Just one month after its decision in United Space Alliance, the District Court for the District of Columbia has again addressed the question of limits on OFCCP’s audit rights. In Bank of America N.A. v. Solis, No. 09-2009 (D.D.C. Dec. 13, 2011) [pdf], United States Magistrate Judge Deborah A. Robinson issued a report and recommendation adopting the Fourth Amendment’s prohibition against unreasonable search and seizure as a limit on OFCCP’s ability to select contractors for audit.
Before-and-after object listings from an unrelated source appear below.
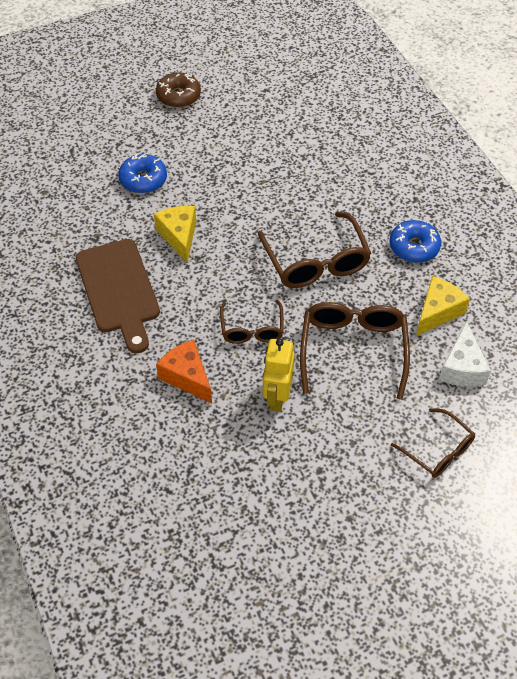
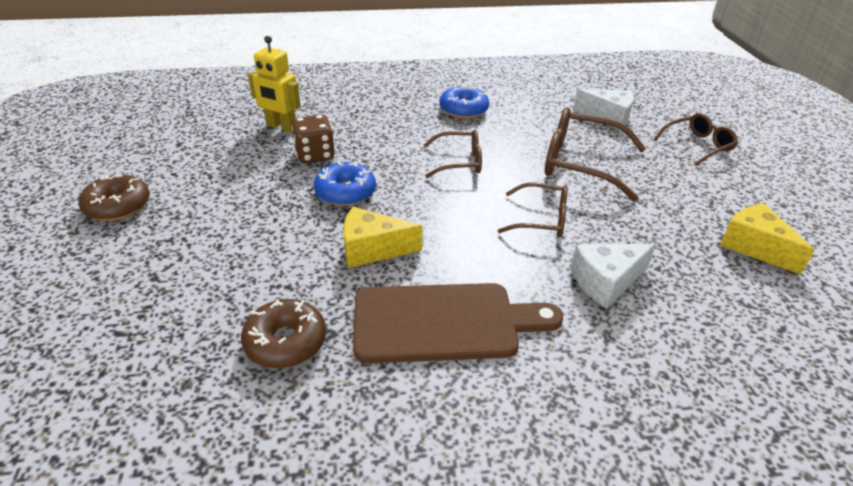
camera: 75 degrees left, 15 degrees down
blue donut [118,154,167,193] -> blue donut moved to [314,160,376,206]
orange cheese [156,340,212,403] -> white cheese [571,244,656,308]
brown glasses [258,212,371,288] -> brown glasses [423,130,482,178], size x0.60
yellow robot [263,338,295,412] -> yellow robot moved to [248,36,301,132]
yellow cheese [416,276,470,336] -> yellow cheese moved to [720,203,815,275]
none -> brown donut [241,299,326,368]
none -> brown dice [291,115,335,163]

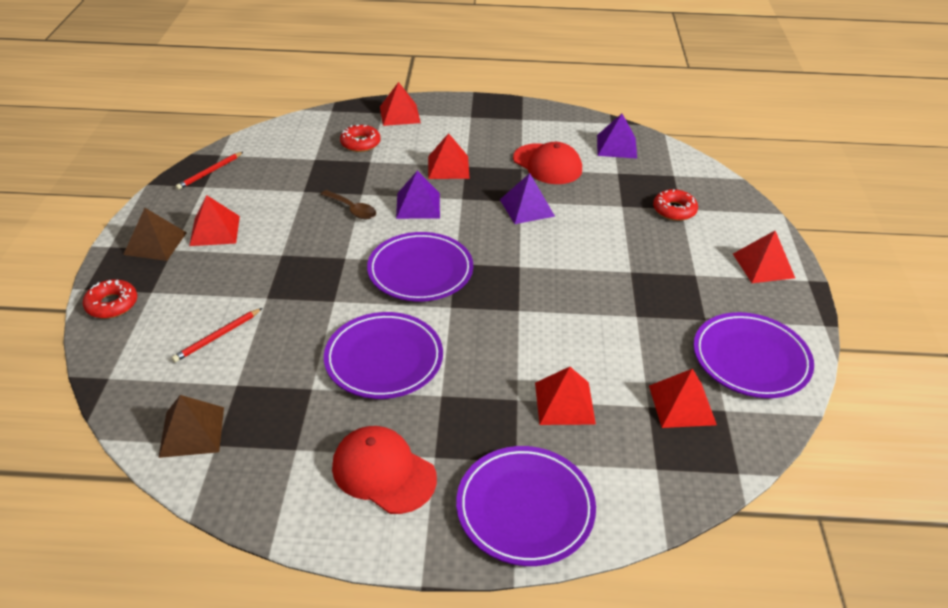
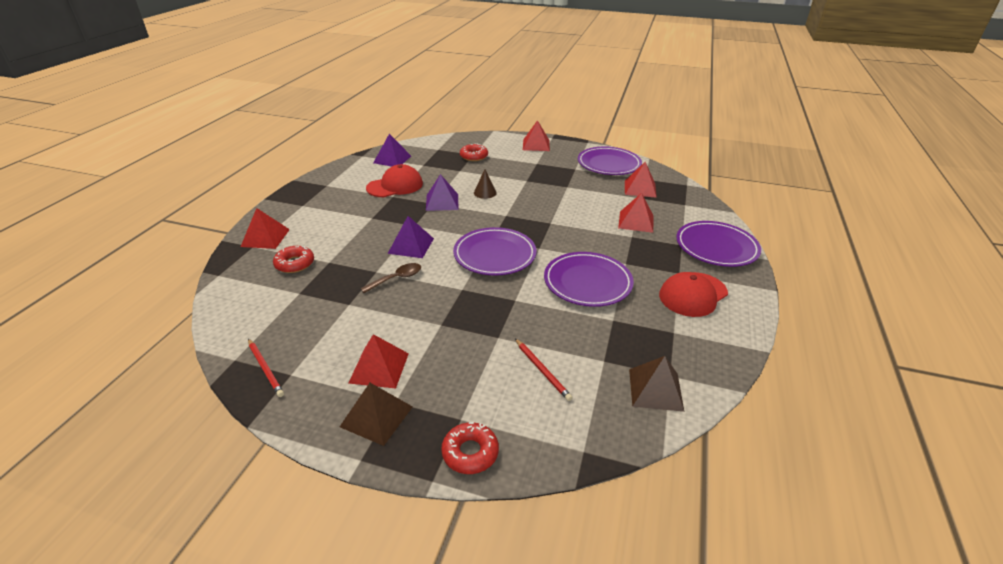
camera: 75 degrees left, 5 degrees down
red pyramid [428,133,470,179] -> none
none -> brown cone [474,169,497,199]

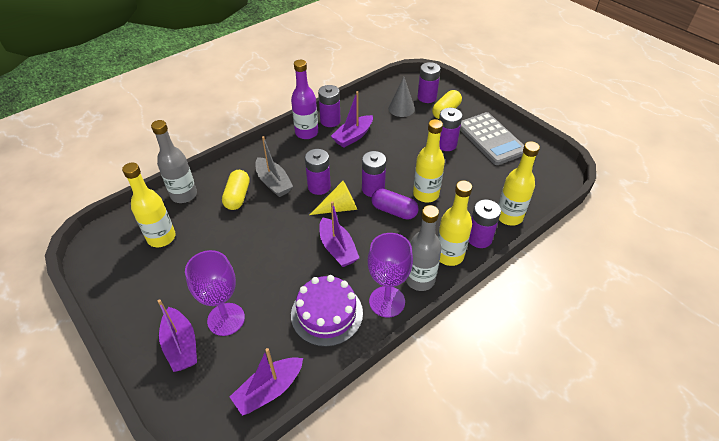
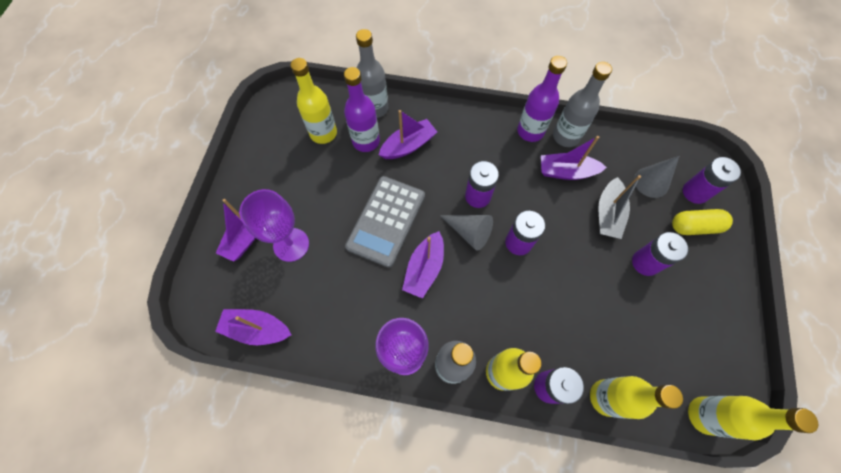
camera: 50 degrees right, 20 degrees up
yellow capsule [222,170,250,210] -> purple boat [379,110,437,159]
grey boat [255,136,293,197] -> grey boat moved to [598,175,641,239]
purple cake [291,275,363,347] -> none
yellow cone [309,181,357,215] -> grey cone [440,215,493,251]
purple battery [318,85,341,127] -> grey bottle [553,62,612,147]
purple capsule [372,189,419,220] -> none
yellow bottle [413,119,445,203] -> yellow bottle moved to [688,396,818,440]
grey calculator [460,112,524,165] -> grey calculator moved to [345,176,425,268]
none -> purple bottle [344,67,380,152]

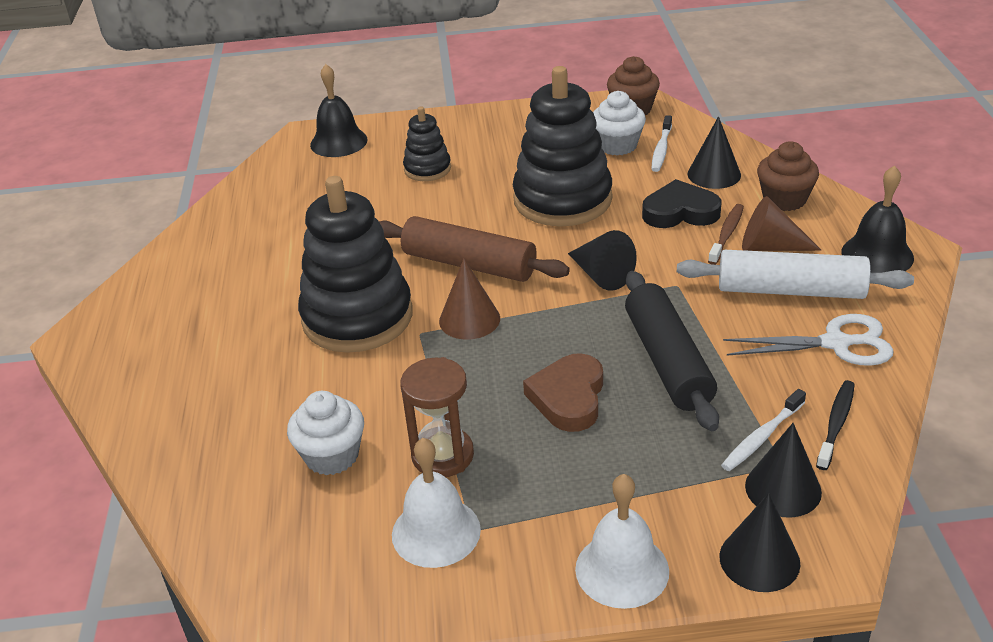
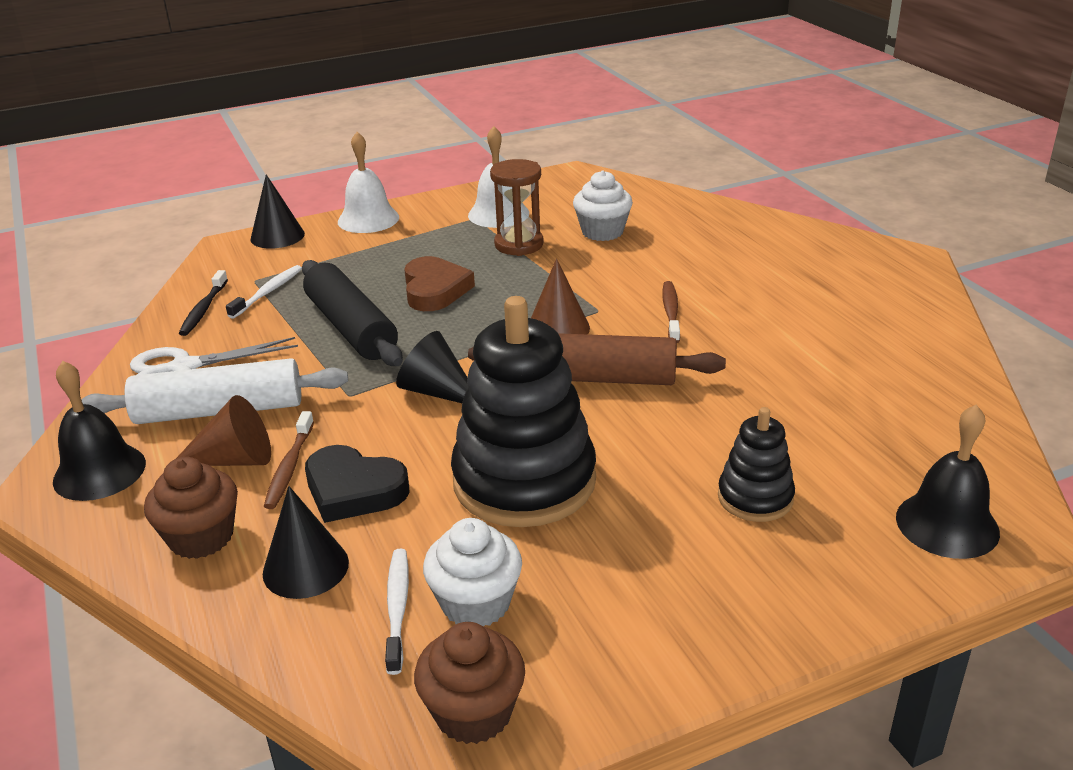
camera: 160 degrees right, 5 degrees down
black stacking toy [298,176,413,353] -> brown toothbrush [662,281,680,343]
black heart [642,179,721,228] -> black heart turned 45 degrees clockwise [305,445,410,523]
black cone [745,423,822,518] -> none

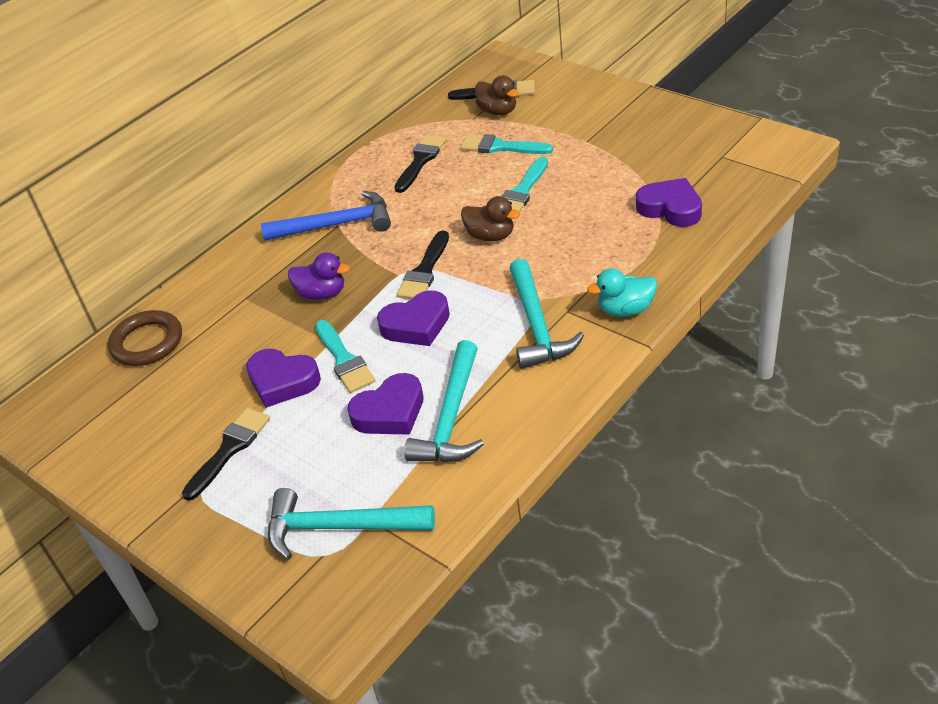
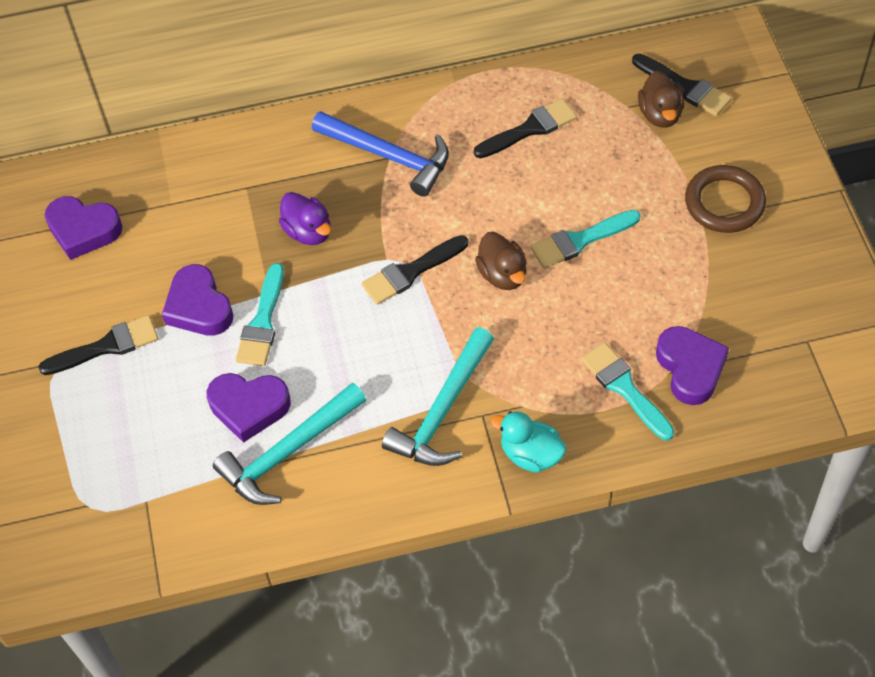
camera: 35 degrees right, 15 degrees up
brown ring [108,310,182,366] -> brown ring moved to [685,165,766,233]
turquoise hammer [268,488,435,560] -> none
purple heart [377,290,450,346] -> purple heart moved to [45,196,123,260]
turquoise brush [460,134,553,154] -> turquoise brush moved to [581,342,674,441]

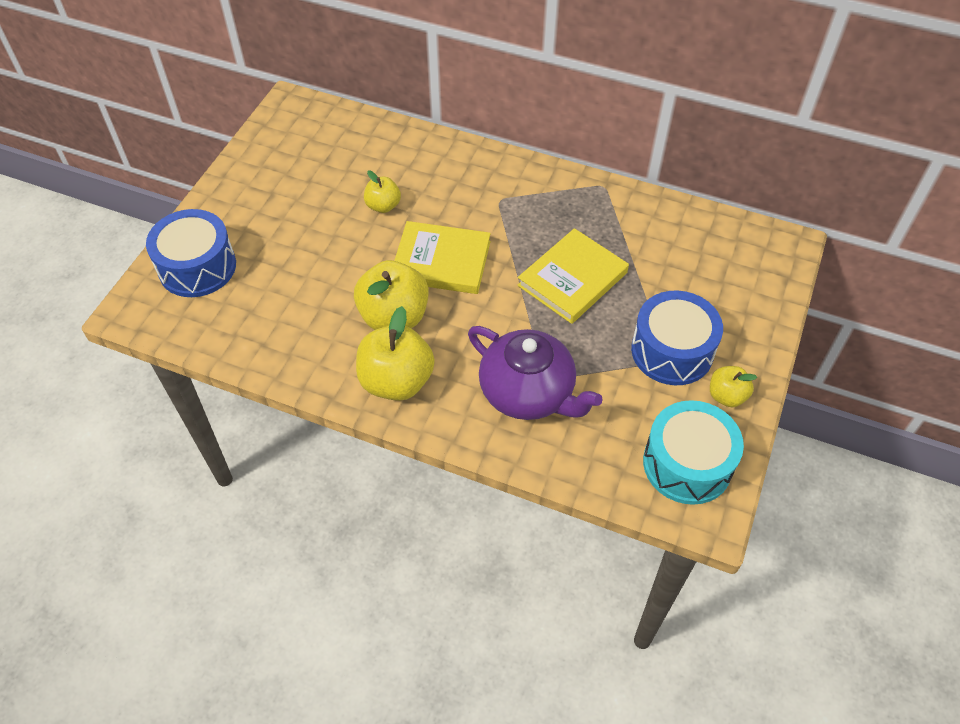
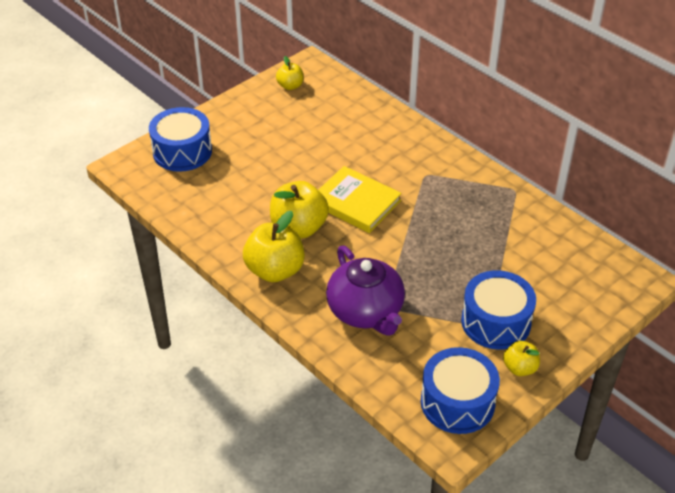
camera: 25 degrees right, 10 degrees down
yellow apple [364,171,401,213] -> yellow apple moved to [276,56,303,90]
yellow book [517,228,629,324] -> none
turquoise drum [643,400,744,505] -> blue drum [421,347,500,434]

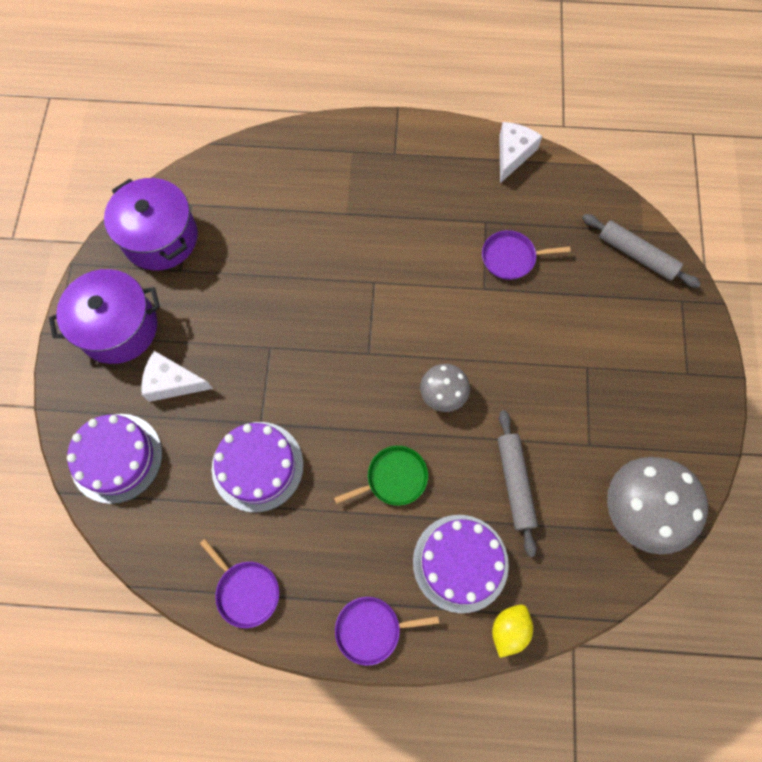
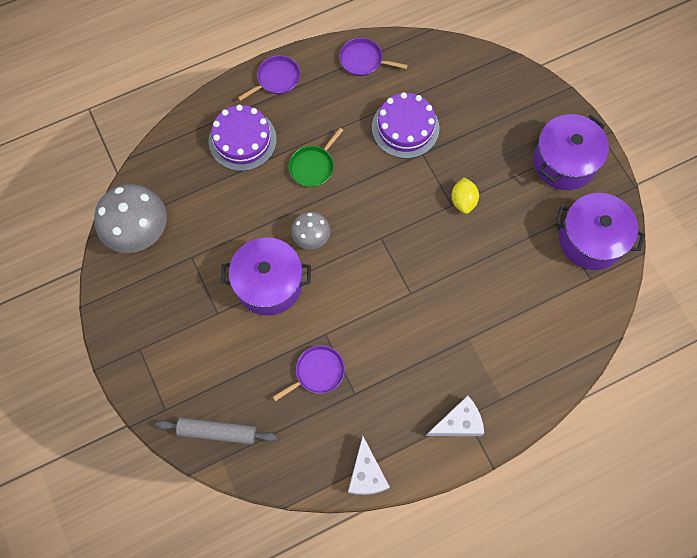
camera: 150 degrees right, 0 degrees up
purple cake [67,414,162,504] -> none
white cheese [141,351,213,402] -> white cheese moved to [426,396,484,436]
yellow lemon [492,604,533,658] -> yellow lemon moved to [451,177,479,214]
grey rolling pin [498,410,538,557] -> none
none -> purple pot [221,237,311,315]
The case started in 2004 when OFCCP sent a letter advising Bank of America that it had been selected for audit. The letter requested the bank to produce its affirmative action plans and other documents within thirty days. In its initial response, the bank asked for information about the process that resulted in its selection for audit and for an extension of the 30-day deadline. After OFCCP explained that it followed its standard selection procedures, the bank produced the requested information. As in United Space Alliance, OFCCP then identified indicators of bias in the initial data and requested more information, but the bank refused to provide it. The Department of Labor Administrative Review Board then found the bank in violation of Executive Order 11246.
In its district court action, Bank of America challenged all aspects of OFCCP’s investigation, including the criteria used to select the bank for audit. In response to the bank’s Fourth Amendment claims, OFCCP argued that selecting the bank for a “desk audit” was not subject to the Fourth Amendment because it did not involve entry onto private property. In OFCCP’s view, a desk audit is simply a request for documents that contractors are required to maintain and provide on request.
Magistrate Robinson rejected OFCCP’s argument. She concluded that OFCCP was required to show that the request for audit data was “within the authority of the agency, . . . not too indefinite, and . . . reasonably relevant.” This is known as the “Oklahoma Press” standard. But the court applied a different standard to the initial decision to select a contractor for audit. Magistrate Judge Robinson’s decision concludes that the initial selection must be based on “(1) specific evidence of an existing violation, (2) reasonable legislative or administrative standards that have been met with respect to that particular contractor or (3) an administrative plan containing specific neutral criteria.” This is known as the “Beverly Enterprises” standard.
According to Magistrate Judge Robinson, OFCCP’s initial selection decision was unlawful because OFCCP failed to demonstrate that the bank had been selected in accordance with neutral selection criteria. As to Bank of America, however, Judge Robinson’s decision will be largely academic. As a result of the bank’s voluntary production of data in response to OFCCP’s request, she concluded that the bank had waived its Fourth Amendment rights.
Unless it is rejected by the District Court or the D.C. Circuit, Magistrate Judge Robinson’s opinion establishes that OFCCP’s selection of a contractor for audit must conform to Fourth Amendment standards. If challenged by the contractor, it is OFCCP’s burden to establish that the contractor’s selection was based on specific evidence of an existing violation or on specific neutral criteria. As a practical matter, a contractor who suspects it was not properly selected for audit should consider refusing to provide even initial documents because failing to do so will waive the argument. Of course, refusing to comply with an audit request will affect the contractor’s relationship with OFCCP and should be made only after consultation with counsel.